From the records below, output exactly the lines running from the line containing "26: (309, 339, 2.88)" through the line containing "26: (278, 324, 2.83)", and no others.
..............................
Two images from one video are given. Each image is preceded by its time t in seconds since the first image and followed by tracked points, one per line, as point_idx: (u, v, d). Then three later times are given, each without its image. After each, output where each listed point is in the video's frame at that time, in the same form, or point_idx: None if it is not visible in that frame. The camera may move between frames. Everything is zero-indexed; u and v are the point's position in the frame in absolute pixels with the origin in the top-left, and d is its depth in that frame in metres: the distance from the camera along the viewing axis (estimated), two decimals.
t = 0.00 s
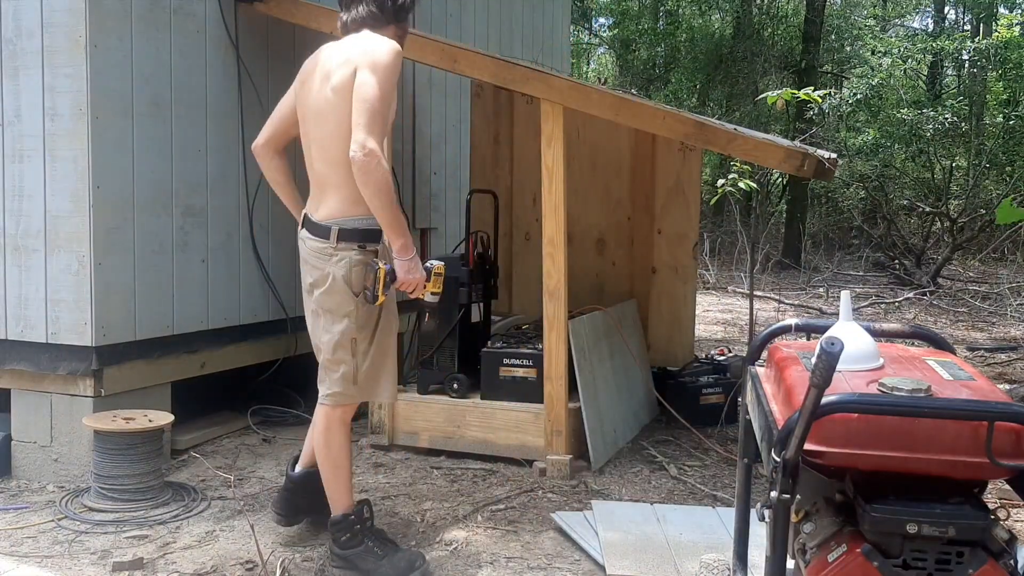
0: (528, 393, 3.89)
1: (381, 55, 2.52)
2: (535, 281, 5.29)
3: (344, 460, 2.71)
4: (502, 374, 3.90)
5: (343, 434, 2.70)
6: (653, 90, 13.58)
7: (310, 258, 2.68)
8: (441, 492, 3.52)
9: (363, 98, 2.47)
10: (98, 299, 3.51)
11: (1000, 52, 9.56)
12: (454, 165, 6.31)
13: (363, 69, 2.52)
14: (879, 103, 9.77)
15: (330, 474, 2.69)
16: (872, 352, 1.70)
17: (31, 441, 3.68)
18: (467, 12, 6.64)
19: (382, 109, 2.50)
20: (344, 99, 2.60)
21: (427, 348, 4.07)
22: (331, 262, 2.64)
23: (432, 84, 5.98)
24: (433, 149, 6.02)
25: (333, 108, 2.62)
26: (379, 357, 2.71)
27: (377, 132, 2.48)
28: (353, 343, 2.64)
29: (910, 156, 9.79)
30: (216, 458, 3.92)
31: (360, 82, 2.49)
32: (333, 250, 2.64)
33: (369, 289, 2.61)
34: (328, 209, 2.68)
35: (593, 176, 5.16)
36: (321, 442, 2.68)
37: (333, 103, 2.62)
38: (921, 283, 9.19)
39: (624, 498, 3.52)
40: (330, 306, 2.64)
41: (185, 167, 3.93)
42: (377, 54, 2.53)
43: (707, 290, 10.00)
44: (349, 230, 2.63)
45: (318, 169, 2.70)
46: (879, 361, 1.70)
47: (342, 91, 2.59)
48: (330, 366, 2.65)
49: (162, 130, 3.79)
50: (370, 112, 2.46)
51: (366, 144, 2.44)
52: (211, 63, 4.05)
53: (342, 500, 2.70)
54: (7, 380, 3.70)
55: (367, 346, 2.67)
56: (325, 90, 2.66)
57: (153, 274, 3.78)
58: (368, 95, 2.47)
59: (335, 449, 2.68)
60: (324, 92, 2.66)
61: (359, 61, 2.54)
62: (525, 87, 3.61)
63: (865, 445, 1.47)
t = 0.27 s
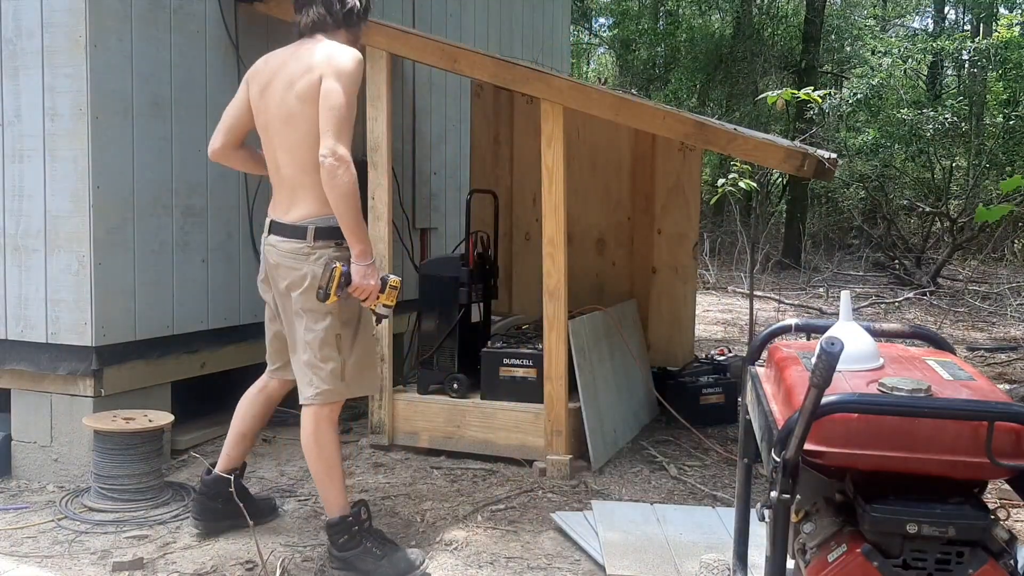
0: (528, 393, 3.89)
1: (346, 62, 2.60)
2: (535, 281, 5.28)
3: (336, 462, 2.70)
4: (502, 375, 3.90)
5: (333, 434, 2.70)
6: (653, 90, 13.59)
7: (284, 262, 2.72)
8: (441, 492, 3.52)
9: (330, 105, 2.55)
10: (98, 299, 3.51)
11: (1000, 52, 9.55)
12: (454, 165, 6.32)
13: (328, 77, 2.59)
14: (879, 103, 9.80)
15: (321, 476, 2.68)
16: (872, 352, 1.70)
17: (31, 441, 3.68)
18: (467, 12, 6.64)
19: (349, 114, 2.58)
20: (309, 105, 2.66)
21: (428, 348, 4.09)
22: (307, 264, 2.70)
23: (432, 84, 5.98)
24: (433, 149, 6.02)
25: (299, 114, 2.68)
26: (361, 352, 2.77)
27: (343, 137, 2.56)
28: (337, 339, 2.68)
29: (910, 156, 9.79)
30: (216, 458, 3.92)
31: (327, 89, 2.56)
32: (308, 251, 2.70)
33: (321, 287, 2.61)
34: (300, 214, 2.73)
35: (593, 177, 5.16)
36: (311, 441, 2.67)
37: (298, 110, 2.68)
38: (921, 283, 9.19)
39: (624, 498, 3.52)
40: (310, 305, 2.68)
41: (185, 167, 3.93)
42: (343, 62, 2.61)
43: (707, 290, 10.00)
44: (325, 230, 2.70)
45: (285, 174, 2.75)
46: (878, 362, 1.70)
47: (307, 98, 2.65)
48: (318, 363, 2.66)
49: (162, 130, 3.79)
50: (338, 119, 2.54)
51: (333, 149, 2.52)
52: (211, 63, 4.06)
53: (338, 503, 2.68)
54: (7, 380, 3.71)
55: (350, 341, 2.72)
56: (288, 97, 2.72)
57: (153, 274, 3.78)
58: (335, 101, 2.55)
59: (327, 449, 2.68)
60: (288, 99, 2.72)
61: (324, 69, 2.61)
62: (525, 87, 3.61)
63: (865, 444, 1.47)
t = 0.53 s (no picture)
0: (528, 393, 3.89)
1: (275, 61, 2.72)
2: (535, 281, 5.29)
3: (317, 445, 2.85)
4: (502, 375, 3.90)
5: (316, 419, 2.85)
6: (653, 90, 13.58)
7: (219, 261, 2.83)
8: (440, 492, 3.52)
9: (258, 103, 2.66)
10: (98, 299, 3.51)
11: (1000, 52, 9.54)
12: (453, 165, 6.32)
13: (257, 75, 2.71)
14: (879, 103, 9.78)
15: (305, 459, 2.82)
16: (872, 352, 1.70)
17: (31, 441, 3.68)
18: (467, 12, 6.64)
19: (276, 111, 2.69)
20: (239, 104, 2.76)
21: (428, 348, 4.08)
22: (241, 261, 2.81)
23: (432, 84, 5.98)
24: (433, 149, 6.03)
25: (229, 113, 2.78)
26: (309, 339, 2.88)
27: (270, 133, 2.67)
28: (280, 331, 2.79)
29: (910, 156, 9.79)
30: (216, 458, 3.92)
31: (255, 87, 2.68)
32: (239, 250, 2.81)
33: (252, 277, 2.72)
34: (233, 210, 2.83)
35: (592, 177, 5.16)
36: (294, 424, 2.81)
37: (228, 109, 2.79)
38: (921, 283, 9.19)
39: (624, 498, 3.52)
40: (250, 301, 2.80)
41: (185, 167, 3.93)
42: (271, 60, 2.72)
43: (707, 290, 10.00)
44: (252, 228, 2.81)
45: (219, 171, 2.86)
46: (879, 361, 1.70)
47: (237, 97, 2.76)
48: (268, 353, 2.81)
49: (162, 129, 3.79)
50: (263, 115, 2.66)
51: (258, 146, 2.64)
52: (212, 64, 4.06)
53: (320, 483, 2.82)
54: (7, 380, 3.71)
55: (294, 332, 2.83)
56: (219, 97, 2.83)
57: (153, 274, 3.78)
58: (261, 99, 2.67)
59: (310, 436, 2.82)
60: (219, 99, 2.83)
61: (252, 68, 2.73)
62: (524, 87, 3.61)
63: (865, 445, 1.47)
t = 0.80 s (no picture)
0: (528, 393, 3.88)
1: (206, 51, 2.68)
2: (535, 281, 5.29)
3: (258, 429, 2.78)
4: (502, 375, 3.90)
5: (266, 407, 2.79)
6: (653, 89, 13.58)
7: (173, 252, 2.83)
8: (440, 492, 3.52)
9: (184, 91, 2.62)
10: (98, 299, 3.51)
11: (1000, 52, 9.57)
12: (453, 165, 6.32)
13: (190, 66, 2.68)
14: (879, 103, 9.80)
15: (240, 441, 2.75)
16: (872, 352, 1.70)
17: (31, 441, 3.68)
18: (467, 12, 6.64)
19: (205, 99, 2.64)
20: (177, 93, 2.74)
21: (428, 348, 4.08)
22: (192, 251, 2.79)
23: (432, 84, 5.98)
24: (433, 149, 6.03)
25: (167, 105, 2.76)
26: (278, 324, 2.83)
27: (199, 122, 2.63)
28: (243, 320, 2.76)
29: (910, 156, 9.79)
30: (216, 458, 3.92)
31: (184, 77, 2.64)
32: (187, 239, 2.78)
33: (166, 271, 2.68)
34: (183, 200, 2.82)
35: (592, 177, 5.16)
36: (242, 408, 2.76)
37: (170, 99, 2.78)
38: (921, 283, 9.19)
39: (624, 498, 3.52)
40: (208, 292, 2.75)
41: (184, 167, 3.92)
42: (205, 51, 2.69)
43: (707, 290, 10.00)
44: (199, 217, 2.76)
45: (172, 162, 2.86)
46: (878, 362, 1.70)
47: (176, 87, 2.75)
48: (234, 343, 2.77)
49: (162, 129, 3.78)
50: (191, 106, 2.62)
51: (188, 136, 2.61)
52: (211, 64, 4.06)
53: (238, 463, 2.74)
54: (7, 380, 3.71)
55: (262, 317, 2.78)
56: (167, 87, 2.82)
57: (153, 274, 3.78)
58: (190, 90, 2.63)
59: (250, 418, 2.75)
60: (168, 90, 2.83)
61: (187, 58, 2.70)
62: (524, 87, 3.61)
63: (865, 445, 1.47)
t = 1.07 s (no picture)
0: (528, 393, 3.88)
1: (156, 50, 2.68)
2: (535, 281, 5.29)
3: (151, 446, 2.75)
4: (502, 375, 3.90)
5: (161, 425, 2.75)
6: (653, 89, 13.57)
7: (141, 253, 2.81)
8: (440, 492, 3.52)
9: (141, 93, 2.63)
10: (98, 299, 3.51)
11: (1000, 52, 9.55)
12: (453, 165, 6.31)
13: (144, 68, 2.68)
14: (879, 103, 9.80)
15: (133, 448, 2.73)
16: (872, 352, 1.70)
17: (31, 441, 3.68)
18: (467, 12, 6.64)
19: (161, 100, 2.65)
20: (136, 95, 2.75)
21: (428, 348, 4.08)
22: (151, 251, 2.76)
23: (432, 83, 5.98)
24: (433, 149, 6.02)
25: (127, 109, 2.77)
26: (216, 339, 2.80)
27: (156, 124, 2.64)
28: (184, 330, 2.74)
29: (910, 156, 9.79)
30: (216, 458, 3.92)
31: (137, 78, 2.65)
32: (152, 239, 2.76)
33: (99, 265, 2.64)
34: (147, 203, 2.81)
35: (592, 177, 5.16)
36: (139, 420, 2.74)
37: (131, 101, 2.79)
38: (921, 283, 9.19)
39: (624, 498, 3.52)
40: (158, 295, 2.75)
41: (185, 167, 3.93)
42: (157, 51, 2.68)
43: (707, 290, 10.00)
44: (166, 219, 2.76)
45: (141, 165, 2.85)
46: (878, 361, 1.70)
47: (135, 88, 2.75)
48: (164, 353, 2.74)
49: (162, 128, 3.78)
50: (145, 107, 2.62)
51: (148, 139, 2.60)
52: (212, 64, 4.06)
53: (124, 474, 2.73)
54: (7, 380, 3.71)
55: (200, 331, 2.77)
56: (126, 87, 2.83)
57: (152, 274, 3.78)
58: (143, 91, 2.63)
59: (150, 429, 2.73)
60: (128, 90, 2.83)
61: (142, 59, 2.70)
62: (524, 87, 3.61)
63: (865, 444, 1.47)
..............................
Solution for this task
26: (309, 339, 2.88)
27: (270, 133, 2.67)
28: (280, 331, 2.79)
29: (910, 156, 9.79)
30: (216, 458, 3.92)
31: (255, 87, 2.68)
32: (239, 250, 2.81)
33: (252, 277, 2.72)
34: (233, 210, 2.83)
35: (592, 177, 5.16)
36: (294, 424, 2.81)
37: (228, 109, 2.79)
38: (921, 283, 9.19)
39: (624, 498, 3.52)
40: (250, 301, 2.80)
41: (185, 167, 3.93)
42: (271, 60, 2.72)
43: (707, 290, 10.00)
44: (252, 228, 2.81)
45: (219, 171, 2.86)
46: (879, 361, 1.70)
47: (237, 97, 2.76)
48: (268, 353, 2.81)
49: (162, 129, 3.79)
50: (263, 115, 2.66)
51: (258, 146, 2.64)
52: (212, 64, 4.06)
53: (320, 483, 2.82)
54: (7, 380, 3.71)
55: (294, 332, 2.83)
56: (219, 97, 2.83)
57: (153, 274, 3.78)
58: (261, 99, 2.67)
59: (310, 436, 2.82)
60: (219, 99, 2.83)
61: (252, 68, 2.73)
62: (524, 87, 3.61)
63: (865, 445, 1.47)
t = 0.80 s (no picture)
0: (528, 393, 3.88)
1: (206, 51, 2.68)
2: (535, 281, 5.29)
3: (258, 429, 2.78)
4: (502, 375, 3.90)
5: (266, 407, 2.79)
6: (653, 89, 13.58)
7: (173, 252, 2.83)
8: (440, 492, 3.52)
9: (184, 91, 2.62)
10: (98, 299, 3.51)
11: (1000, 52, 9.57)
12: (453, 165, 6.32)
13: (190, 66, 2.68)
14: (879, 103, 9.80)
15: (240, 441, 2.75)
16: (872, 352, 1.70)
17: (31, 441, 3.68)
18: (467, 12, 6.64)
19: (205, 99, 2.64)
20: (177, 93, 2.74)
21: (428, 348, 4.08)
22: (192, 251, 2.79)
23: (432, 84, 5.98)
24: (433, 149, 6.03)
25: (167, 105, 2.76)
26: (278, 324, 2.83)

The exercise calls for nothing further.